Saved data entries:

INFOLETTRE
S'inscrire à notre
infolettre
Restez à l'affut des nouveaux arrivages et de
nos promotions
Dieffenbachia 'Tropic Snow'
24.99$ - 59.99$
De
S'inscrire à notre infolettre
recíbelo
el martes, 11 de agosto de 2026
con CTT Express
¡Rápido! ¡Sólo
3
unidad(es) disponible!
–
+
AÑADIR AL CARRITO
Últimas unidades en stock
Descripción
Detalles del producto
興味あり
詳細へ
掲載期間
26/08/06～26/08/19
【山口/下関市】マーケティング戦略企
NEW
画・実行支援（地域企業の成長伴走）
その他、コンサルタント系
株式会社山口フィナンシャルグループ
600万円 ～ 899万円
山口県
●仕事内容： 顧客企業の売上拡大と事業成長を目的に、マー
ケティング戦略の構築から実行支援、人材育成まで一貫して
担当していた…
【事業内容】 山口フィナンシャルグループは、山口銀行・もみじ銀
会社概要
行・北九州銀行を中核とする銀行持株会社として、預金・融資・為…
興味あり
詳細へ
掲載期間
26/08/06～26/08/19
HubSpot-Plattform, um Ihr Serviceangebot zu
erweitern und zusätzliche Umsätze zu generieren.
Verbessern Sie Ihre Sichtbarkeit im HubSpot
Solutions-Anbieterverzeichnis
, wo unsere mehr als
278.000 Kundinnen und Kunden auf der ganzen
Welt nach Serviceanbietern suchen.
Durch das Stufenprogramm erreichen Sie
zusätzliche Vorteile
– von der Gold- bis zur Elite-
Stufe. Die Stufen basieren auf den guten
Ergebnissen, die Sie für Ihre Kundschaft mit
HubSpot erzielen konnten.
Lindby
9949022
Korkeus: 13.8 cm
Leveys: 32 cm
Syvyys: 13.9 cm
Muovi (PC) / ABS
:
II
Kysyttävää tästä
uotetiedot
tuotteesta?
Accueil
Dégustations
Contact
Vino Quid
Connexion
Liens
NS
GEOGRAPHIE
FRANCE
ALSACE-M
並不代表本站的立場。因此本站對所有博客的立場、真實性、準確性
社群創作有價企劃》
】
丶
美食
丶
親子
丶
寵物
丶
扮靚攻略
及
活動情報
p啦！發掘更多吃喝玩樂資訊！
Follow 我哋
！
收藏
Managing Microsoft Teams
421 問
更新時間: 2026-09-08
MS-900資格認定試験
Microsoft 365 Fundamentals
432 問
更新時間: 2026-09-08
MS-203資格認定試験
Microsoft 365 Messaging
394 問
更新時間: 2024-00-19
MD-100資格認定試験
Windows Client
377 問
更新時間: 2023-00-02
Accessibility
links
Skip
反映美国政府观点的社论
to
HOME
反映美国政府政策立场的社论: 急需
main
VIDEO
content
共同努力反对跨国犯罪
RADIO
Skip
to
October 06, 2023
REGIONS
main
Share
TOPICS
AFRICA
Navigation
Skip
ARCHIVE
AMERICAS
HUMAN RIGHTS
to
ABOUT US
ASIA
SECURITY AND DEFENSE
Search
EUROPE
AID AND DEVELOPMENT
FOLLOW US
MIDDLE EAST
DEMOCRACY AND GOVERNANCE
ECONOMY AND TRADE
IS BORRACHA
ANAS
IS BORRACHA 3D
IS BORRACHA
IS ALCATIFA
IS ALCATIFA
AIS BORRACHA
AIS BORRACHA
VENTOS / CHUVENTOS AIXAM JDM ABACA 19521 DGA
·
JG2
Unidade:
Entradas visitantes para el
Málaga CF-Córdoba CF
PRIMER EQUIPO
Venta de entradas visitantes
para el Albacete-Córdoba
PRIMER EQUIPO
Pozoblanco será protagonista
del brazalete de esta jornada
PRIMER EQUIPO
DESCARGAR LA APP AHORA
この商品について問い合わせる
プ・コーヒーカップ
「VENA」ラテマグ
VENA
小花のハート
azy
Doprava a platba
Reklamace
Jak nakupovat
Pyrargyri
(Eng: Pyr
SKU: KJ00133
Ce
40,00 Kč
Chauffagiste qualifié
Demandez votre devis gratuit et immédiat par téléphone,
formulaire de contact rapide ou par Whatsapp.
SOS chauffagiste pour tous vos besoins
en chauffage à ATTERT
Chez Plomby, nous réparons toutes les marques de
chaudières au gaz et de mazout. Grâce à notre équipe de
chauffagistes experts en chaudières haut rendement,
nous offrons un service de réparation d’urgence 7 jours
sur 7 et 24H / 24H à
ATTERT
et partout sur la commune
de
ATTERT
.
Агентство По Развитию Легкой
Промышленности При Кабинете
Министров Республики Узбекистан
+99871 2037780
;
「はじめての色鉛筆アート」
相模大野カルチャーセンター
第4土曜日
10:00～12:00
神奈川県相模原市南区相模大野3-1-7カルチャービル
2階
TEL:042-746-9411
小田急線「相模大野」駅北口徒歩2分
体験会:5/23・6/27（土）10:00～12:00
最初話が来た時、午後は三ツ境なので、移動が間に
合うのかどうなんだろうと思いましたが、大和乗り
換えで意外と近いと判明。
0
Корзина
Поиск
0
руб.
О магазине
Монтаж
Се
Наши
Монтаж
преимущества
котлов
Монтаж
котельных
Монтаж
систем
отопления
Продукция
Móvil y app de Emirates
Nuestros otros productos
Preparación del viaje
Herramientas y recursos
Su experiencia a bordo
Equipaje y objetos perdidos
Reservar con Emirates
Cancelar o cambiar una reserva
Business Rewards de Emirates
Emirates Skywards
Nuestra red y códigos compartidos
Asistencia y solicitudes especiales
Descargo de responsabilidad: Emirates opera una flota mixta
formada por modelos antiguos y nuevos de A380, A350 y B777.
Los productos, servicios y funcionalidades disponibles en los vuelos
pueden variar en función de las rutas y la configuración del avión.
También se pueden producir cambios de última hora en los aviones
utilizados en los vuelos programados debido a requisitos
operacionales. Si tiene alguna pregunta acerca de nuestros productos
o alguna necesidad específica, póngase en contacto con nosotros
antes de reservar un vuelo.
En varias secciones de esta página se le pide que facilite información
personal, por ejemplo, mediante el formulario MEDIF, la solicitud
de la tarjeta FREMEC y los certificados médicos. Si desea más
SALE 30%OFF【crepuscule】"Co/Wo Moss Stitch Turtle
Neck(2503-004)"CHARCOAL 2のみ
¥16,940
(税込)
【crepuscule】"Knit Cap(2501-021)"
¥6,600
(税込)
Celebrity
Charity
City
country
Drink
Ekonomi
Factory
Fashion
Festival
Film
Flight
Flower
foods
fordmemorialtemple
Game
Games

### [WHAT YOU WILL DO]
The lines above, from the first through the one containing "Ergebnissen, die Sie für Ihre Kundschaft mit", must be restated word for word, with nothing added.

### [ANSWER BOX]
INFOLETTRE
S'inscrire à notre
infolettre
Restez à l'affut des nouveaux arrivages et de
nos promotions
Dieffenbachia 'Tropic Snow'
24.99$ - 59.99$
De
S'inscrire à notre infolettre
recíbelo
el martes, 11 de agosto de 2026
con CTT Express
¡Rápido! ¡Sólo
3
unidad(es) disponible!
–
+
AÑADIR AL CARRITO
Últimas unidades en stock
Descripción
Detalles del producto
興味あり
詳細へ
掲載期間
26/08/06～26/08/19
【山口/下関市】マーケティング戦略企
NEW
画・実行支援（地域企業の成長伴走）
その他、コンサルタント系
株式会社山口フィナンシャルグループ
600万円 ～ 899万円
山口県
●仕事内容： 顧客企業の売上拡大と事業成長を目的に、マー
ケティング戦略の構築から実行支援、人材育成まで一貫して
担当していた…
【事業内容】 山口フィナンシャルグループは、山口銀行・もみじ銀
会社概要
行・北九州銀行を中核とする銀行持株会社として、預金・融資・為…
興味あり
詳細へ
掲載期間
26/08/06～26/08/19
HubSpot-Plattform, um Ihr Serviceangebot zu
erweitern und zusätzliche Umsätze zu generieren.
Verbessern Sie Ihre Sichtbarkeit im HubSpot
Solutions-Anbieterverzeichnis
, wo unsere mehr als
278.000 Kundinnen und Kunden auf der ganzen
Welt nach Serviceanbietern suchen.
Durch das Stufenprogramm erreichen Sie
zusätzliche Vorteile
– von der Gold- bis zur Elite-
Stufe. Die Stufen basieren auf den guten
Ergebnissen, die Sie für Ihre Kundschaft mit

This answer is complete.